Les chauve-souris sont en déclin, et la situation ne va pas en s’améliorant. Tel est l’inquiétant constant dressé par l’équipe de recherche Vigie-Chiro du Muséum National d’Histoire Naturelle. En effet, le territoire français accueille 34 espèces différentes de Chiroptères. Si certaines sont communes en Métropole, comme la Pipistrelle commune (Pipistrellus pipistrellus) ou la Sérotine commune (Eptesicus serotinus), d’autres son rares et localisées, comme le Murin de Capaccini (Myotis capaccinii).
Le programme Vigie-Chiro se propose de mieux comprendre les distributions de nombreuses espèces encore lacunaires dans nos régions. Ces connaissances sont indispensables afin de caractériser l’état de conservation de ces espèces fragiles. Certaines espèces font déjà l’objet de dénombrements réguliers en hiver, dans leurs gîtes. Cette méthode permet de suivre des espèces rares comme la Pipistrelle pygmée (Pipistrellus pygmaeus).
Mais pour les espèces communes, le suivi estival permet de palier à la dispersion sur un trop grand nombre de gîtes, aussi bien naturels qu’anthropisés. L’observation de ces Chiroptères lors de leurs activités de chasse apparaît ainsi comme un support d’étude complémentaire au programme Vigie-Nature.
Une tendance au déclin
Grâce aux nombreux enregistrements collectés entre 2006 et 2019 sur 173 circuits routiers, 110 circuits pédestres et 339 points fixes, Vigie-Chiro permet un calcul des tendances des population françaises. Au total, 412 naturalises bénévoles ont participé à ce suivi. Les modèles de traitement de ces données tiennent compte des aléas météorologiques (température et vent) et du matériel utilisé. Sur les 6 espèces communes suffisamment renseignées pour afficher des tendances temporelles, quatre sont en déclin. Il s’agit de la Pipistrelle commune (Pipistrellus pipistrellus) (-9%), de la Sérotine commune (Eptesicus serotinus) (-30 %), de la Pipistrelle de Nathusius (Pipistrellus nathusii) (-46 %) et de la Noctule commune (Nyctalus noctula) (-88 %). La Noctule de Leisler (Nyctalus leisleri) et la Pipistrelle de Kuhl (Pipistrellus kuhlii) sont considérées comme stables malgré un léger recul.
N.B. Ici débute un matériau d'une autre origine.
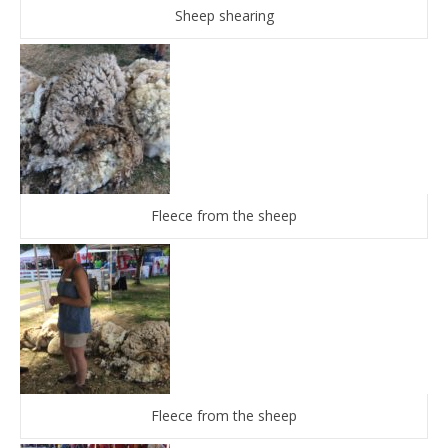
Sheep shearing
Fleece from the sheep
Fleece from the sheep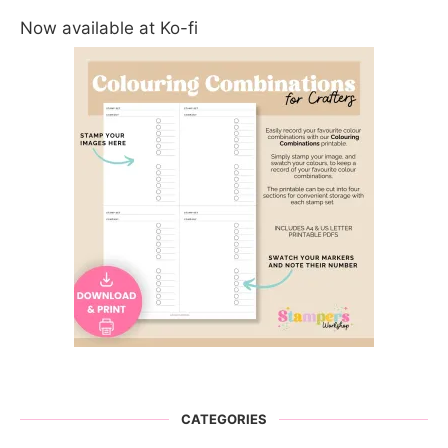
Now available at Ko-fi
CATEGORIES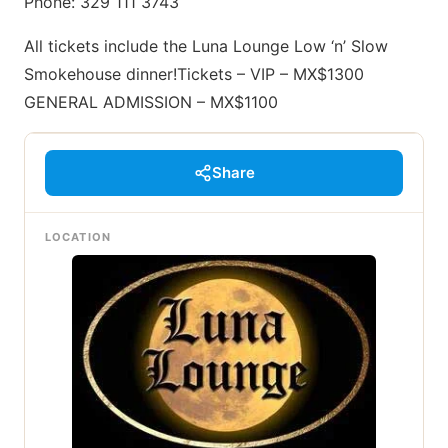
Phone: 329 111 3743
All tickets include the Luna Lounge Low ‘n’ Slow
Smokehouse dinner!Tickets – VIP – MX$1300
GENERAL ADMISSION – MX$1100
Share
LOCATION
Les causes du déclin des chauve-souris sont multiples. Les Chiroptères étant insectivores, l’effondrement actuel de la biomasse en insectes les impacte directement. La destruction des habitats, la pollution lumineuse et les collisions routières sont tout aussi problématiques. Mais aussi, les collisions avec les pales d’éoliennes impactent les espèces migratrices comme la Noctule commune et la Pipistrelle de Nathusius. Un constat corroboré par les données de suivi mortalité éolienne. Enfin, le changement climatique risque de modifier la répartition de certaines espèces.
Un indicateur de suivi des espèces
Le programme Vigie-Chiro est un indicateur écologique indispensable pour la compréhension à grande échelle de la répartition spatiale et temporelle des chauve-souris. Si ces tendances ne font pas l’objet de publications scientifiques dédiées, elles permettent d’évaluer l’état de conservation des espèces. Ainsi il contribue à la mise à jour de liste rouge des mammifères d’Europe de l’UICN. Enfin, le programme Vigie-Chiro sert d’indicateur guide pour l’exécutif, puisqu’il est intégré dans le Plan National D’Action en faveur des chauve-souris piloté par le Ministère de l’Ecologie.